[Dataset records]
·····

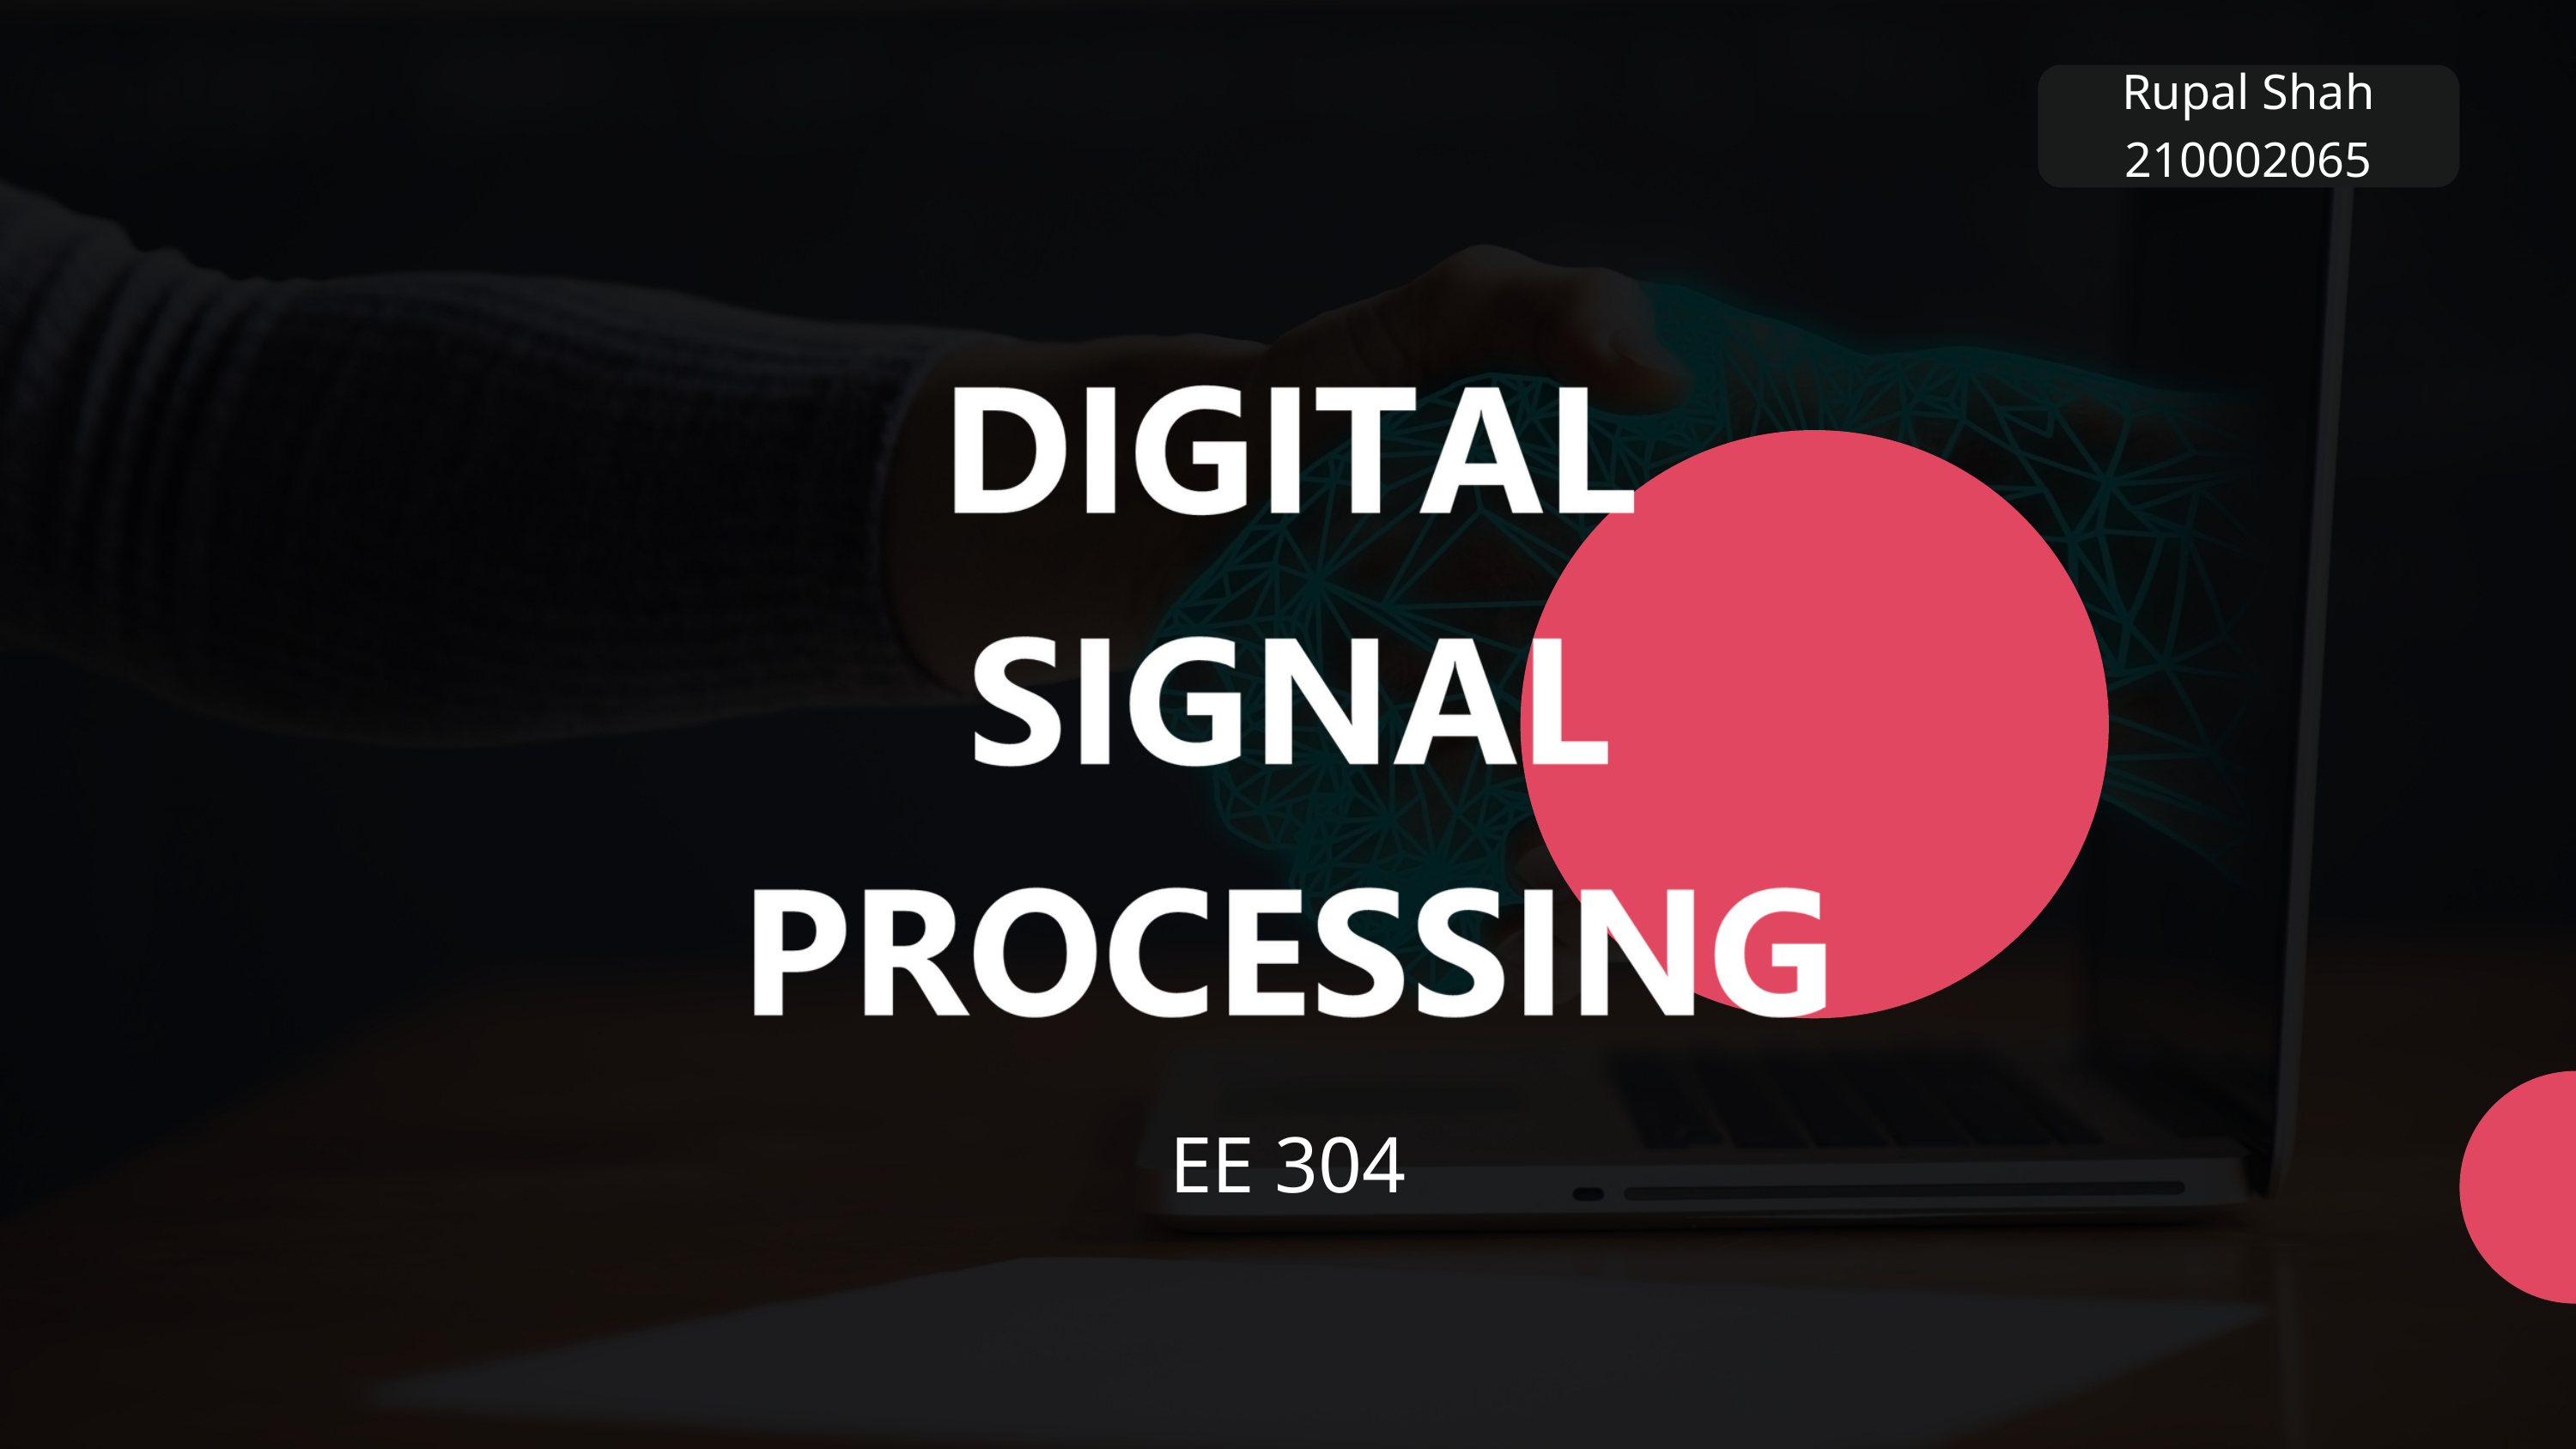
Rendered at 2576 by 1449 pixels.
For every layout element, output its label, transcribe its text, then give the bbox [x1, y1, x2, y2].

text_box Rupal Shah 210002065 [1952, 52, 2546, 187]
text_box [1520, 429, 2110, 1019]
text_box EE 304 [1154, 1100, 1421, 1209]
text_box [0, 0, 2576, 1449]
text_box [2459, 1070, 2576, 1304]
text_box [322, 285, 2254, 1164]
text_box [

·····

Pictures stay out of this copy; write out the entries above exactly.

Rendered at 2576 by 1449 pixels.
For every layout element, output its label, transcribe its text, then give the bbox [x1, y1, x2, y2].

text_box Rupal Shah 210002065 [1952, 52, 2546, 187]
text_box [1520, 429, 2110, 1019]
text_box EE 304 [1154, 1100, 1421, 1209]
text_box [0, 0, 2576, 1449]
text_box [2459, 1070, 2576, 1304]
text_box [322, 285, 2254, 1164]
text_box [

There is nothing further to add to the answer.